=== Section Start ===

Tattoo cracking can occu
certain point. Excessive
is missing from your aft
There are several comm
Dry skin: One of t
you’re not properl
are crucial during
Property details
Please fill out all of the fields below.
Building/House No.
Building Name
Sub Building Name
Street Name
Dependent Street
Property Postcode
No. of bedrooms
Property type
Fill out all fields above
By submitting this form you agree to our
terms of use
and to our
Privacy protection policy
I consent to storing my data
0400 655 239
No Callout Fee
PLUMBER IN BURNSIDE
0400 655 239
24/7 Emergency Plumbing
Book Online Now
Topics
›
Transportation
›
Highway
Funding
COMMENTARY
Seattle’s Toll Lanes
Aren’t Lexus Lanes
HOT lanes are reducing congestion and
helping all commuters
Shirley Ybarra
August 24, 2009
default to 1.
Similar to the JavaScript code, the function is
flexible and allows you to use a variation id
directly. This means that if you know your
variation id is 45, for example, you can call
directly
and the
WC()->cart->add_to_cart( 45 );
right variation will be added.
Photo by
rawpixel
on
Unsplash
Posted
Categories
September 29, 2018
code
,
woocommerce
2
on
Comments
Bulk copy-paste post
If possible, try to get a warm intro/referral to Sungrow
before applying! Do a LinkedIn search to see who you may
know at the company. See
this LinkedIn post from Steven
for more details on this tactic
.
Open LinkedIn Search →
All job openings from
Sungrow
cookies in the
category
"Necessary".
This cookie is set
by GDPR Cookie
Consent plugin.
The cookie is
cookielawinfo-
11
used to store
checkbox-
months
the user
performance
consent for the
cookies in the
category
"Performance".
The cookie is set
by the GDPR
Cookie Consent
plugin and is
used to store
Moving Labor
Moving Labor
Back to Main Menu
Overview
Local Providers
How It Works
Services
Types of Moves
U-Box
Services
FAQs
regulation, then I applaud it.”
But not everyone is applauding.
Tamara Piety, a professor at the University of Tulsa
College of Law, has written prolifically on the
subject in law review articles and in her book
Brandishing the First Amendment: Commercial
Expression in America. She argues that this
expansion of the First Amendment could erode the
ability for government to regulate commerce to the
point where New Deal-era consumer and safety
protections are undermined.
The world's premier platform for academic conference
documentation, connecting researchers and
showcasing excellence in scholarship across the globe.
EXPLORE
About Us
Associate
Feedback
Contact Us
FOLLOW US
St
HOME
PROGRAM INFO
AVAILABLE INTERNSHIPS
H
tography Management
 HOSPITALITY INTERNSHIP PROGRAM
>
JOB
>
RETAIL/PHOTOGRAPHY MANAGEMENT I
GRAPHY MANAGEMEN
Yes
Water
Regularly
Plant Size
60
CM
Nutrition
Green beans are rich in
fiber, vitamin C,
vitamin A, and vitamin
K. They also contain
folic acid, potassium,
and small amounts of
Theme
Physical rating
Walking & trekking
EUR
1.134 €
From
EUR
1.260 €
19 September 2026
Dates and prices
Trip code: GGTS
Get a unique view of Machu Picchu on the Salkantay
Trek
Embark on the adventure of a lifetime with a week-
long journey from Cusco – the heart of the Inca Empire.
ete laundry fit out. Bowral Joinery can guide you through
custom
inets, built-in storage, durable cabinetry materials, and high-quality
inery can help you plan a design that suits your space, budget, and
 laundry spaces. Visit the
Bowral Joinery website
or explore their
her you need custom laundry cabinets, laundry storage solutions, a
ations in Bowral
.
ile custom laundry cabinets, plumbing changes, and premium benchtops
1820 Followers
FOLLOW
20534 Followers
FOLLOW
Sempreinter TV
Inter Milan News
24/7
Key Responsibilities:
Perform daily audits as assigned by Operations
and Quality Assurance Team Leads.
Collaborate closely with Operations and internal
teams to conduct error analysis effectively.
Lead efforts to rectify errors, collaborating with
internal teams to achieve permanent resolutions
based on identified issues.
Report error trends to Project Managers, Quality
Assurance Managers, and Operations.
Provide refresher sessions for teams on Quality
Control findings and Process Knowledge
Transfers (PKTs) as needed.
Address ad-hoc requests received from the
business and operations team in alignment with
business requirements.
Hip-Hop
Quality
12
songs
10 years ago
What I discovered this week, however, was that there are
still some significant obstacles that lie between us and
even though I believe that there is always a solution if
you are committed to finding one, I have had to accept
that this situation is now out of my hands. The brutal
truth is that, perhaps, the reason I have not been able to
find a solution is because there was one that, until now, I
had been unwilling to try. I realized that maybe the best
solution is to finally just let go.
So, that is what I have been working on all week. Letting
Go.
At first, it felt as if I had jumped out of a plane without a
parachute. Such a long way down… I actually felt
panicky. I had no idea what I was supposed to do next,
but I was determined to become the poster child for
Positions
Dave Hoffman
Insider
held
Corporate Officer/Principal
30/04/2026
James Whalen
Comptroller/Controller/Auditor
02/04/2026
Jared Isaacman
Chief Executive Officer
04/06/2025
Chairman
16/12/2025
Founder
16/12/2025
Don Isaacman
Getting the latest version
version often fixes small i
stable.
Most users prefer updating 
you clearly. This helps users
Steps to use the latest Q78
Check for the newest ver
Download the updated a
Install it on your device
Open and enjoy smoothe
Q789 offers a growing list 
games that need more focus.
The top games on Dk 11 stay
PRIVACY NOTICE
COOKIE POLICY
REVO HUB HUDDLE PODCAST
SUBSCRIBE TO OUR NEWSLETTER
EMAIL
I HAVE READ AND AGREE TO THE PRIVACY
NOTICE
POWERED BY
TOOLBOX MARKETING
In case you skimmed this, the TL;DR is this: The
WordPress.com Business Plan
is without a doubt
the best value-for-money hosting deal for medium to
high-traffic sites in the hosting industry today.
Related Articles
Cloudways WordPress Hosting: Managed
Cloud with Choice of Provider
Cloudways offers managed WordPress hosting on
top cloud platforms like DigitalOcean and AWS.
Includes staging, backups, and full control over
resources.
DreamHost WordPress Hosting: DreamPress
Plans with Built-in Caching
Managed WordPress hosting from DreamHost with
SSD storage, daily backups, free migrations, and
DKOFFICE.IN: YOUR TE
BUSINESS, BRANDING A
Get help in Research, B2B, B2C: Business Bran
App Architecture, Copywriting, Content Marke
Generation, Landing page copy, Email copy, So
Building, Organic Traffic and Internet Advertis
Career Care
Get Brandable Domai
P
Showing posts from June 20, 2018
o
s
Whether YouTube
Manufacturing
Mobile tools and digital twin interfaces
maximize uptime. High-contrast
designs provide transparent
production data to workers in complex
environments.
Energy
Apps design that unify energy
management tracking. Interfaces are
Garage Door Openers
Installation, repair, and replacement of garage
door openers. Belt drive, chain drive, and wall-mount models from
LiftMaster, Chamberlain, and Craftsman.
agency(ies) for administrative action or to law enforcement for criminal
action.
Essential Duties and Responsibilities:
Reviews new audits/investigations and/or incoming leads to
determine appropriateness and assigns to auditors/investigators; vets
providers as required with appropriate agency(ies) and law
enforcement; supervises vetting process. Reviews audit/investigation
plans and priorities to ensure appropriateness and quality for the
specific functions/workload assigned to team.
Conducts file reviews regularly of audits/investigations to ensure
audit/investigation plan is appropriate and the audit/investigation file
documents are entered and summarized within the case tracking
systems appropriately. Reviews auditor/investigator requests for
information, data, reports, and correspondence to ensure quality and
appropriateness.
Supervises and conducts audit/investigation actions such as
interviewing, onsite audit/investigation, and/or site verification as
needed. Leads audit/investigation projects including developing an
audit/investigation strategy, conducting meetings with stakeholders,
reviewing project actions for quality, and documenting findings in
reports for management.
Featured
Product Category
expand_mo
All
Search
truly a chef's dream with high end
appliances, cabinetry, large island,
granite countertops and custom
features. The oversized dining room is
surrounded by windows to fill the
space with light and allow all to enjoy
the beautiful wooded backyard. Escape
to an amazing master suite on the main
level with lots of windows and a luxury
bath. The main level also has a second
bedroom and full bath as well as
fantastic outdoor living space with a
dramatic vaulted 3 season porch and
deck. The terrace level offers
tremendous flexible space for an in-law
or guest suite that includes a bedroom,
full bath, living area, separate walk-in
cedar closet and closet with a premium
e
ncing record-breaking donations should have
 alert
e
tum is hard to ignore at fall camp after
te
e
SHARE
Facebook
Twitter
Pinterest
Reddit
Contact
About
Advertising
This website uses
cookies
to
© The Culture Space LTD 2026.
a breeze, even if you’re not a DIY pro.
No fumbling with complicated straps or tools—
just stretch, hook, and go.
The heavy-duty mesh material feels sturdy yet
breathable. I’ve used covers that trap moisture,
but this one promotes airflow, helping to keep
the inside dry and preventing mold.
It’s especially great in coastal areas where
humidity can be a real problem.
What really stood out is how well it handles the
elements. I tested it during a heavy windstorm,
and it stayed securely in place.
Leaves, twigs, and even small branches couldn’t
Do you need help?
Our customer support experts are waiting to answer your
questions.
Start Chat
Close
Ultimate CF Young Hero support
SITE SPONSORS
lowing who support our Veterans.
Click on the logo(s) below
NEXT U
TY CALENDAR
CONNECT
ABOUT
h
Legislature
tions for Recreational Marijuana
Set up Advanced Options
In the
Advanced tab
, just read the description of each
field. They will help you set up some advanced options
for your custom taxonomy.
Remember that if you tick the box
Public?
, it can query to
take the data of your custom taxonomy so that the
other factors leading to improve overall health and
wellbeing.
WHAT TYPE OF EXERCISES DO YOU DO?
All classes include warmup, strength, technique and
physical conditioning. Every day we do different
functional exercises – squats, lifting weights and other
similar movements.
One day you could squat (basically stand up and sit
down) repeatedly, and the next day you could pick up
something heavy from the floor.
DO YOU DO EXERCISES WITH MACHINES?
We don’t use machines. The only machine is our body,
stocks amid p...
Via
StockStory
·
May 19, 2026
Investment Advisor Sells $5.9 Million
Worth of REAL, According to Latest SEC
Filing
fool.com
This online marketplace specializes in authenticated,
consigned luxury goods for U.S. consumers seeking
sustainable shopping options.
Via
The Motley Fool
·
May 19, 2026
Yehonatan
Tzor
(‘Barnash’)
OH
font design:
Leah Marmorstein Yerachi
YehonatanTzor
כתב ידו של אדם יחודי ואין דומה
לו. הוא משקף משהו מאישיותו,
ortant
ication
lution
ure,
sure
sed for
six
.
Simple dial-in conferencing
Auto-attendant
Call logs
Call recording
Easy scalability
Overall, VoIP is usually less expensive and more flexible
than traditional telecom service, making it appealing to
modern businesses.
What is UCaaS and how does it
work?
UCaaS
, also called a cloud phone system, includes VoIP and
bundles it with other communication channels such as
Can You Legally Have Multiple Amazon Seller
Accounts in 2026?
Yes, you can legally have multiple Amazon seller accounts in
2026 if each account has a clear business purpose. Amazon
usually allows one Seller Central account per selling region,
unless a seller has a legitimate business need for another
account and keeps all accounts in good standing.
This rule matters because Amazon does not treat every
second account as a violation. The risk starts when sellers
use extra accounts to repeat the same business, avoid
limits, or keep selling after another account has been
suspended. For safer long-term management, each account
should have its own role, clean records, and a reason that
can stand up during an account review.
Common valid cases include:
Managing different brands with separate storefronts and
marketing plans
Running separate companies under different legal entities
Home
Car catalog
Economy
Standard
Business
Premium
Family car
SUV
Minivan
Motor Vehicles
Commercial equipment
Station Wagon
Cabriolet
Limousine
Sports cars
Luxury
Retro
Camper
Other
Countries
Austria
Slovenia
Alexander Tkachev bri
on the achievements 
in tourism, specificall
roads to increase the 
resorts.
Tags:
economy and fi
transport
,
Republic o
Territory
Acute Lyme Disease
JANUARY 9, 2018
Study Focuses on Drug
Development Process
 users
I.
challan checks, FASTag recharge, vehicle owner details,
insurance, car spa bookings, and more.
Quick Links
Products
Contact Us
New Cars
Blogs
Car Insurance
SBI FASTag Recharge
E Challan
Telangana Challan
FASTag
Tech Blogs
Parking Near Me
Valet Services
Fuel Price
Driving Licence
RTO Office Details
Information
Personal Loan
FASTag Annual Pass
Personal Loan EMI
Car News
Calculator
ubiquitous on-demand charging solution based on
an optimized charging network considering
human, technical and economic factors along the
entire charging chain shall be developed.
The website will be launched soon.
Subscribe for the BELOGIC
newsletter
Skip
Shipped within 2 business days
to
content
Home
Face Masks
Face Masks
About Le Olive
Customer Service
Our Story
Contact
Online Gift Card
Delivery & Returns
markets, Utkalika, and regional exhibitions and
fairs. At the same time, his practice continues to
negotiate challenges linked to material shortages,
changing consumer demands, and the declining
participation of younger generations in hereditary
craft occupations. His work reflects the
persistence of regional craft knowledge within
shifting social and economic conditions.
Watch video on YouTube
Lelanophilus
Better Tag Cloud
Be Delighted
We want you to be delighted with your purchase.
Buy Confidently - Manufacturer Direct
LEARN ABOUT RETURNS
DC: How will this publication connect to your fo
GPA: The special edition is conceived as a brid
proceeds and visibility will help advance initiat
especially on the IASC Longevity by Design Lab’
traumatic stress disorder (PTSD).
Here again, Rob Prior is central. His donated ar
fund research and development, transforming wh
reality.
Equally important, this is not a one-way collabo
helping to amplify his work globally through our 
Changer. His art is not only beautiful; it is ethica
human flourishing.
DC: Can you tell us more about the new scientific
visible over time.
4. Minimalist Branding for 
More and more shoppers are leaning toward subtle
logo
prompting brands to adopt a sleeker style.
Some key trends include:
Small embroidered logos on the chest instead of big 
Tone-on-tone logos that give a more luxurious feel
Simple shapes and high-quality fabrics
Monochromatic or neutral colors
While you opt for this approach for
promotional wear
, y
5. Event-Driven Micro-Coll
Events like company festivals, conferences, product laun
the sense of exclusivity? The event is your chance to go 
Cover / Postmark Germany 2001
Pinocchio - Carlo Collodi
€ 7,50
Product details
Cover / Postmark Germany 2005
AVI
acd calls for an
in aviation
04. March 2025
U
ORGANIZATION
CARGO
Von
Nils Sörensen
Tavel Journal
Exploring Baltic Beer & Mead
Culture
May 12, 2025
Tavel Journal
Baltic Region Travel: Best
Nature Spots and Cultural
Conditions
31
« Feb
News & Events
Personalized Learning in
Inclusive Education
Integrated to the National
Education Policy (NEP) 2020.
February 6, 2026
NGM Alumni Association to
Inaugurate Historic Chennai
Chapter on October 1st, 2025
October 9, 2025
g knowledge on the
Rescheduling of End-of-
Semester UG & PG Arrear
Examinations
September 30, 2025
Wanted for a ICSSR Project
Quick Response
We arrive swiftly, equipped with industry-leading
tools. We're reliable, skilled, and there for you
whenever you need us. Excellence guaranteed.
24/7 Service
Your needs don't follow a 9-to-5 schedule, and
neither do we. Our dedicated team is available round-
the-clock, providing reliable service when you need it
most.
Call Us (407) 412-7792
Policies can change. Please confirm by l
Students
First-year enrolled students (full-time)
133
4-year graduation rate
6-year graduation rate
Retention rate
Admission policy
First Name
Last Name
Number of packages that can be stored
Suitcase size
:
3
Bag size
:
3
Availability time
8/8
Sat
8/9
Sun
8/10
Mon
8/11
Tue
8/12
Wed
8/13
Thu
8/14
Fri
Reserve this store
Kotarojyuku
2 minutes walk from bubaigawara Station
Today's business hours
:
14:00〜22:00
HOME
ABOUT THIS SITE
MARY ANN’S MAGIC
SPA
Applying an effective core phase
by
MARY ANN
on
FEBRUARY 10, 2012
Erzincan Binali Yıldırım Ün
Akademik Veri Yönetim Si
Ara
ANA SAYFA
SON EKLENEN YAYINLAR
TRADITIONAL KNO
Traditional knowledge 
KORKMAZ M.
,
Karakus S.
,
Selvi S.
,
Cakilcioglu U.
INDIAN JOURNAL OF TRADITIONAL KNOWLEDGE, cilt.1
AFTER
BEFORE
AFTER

=== Section End ===

Above are the entries. Output exactly the lines beginning with the line that has "bundles it with" and ending with the line that has "Development Process".

▸ RESPONSE AREA
bundles it with other communication channels such as
Can You Legally Have Multiple Amazon Seller
Accounts in 2026?
Yes, you can legally have multiple Amazon seller accounts in
2026 if each account has a clear business purpose. Amazon
usually allows one Seller Central account per selling region,
unless a seller has a legitimate business need for another
account and keeps all accounts in good standing.
This rule matters because Amazon does not treat every
second account as a violation. The risk starts when sellers
use extra accounts to repeat the same business, avoid
limits, or keep selling after another account has been
suspended. For safer long-term management, each account
should have its own role, clean records, and a reason that
can stand up during an account review.
Common valid cases include:
Managing different brands with separate storefronts and
marketing plans
Running separate companies under different legal entities
Home
Car catalog
Economy
Standard
Business
Premium
Family car
SUV
Minivan
Motor Vehicles
Commercial equipment
Station Wagon
Cabriolet
Limousine
Sports cars
Luxury
Retro
Camper
Other
Countries
Austria
Slovenia
Alexander Tkachev bri
on the achievements 
in tourism, specificall
roads to increase the 
resorts.
Tags:
economy and fi
transport
,
Republic o
Territory
Acute Lyme Disease
JANUARY 9, 2018
Study Focuses on Drug
Development Process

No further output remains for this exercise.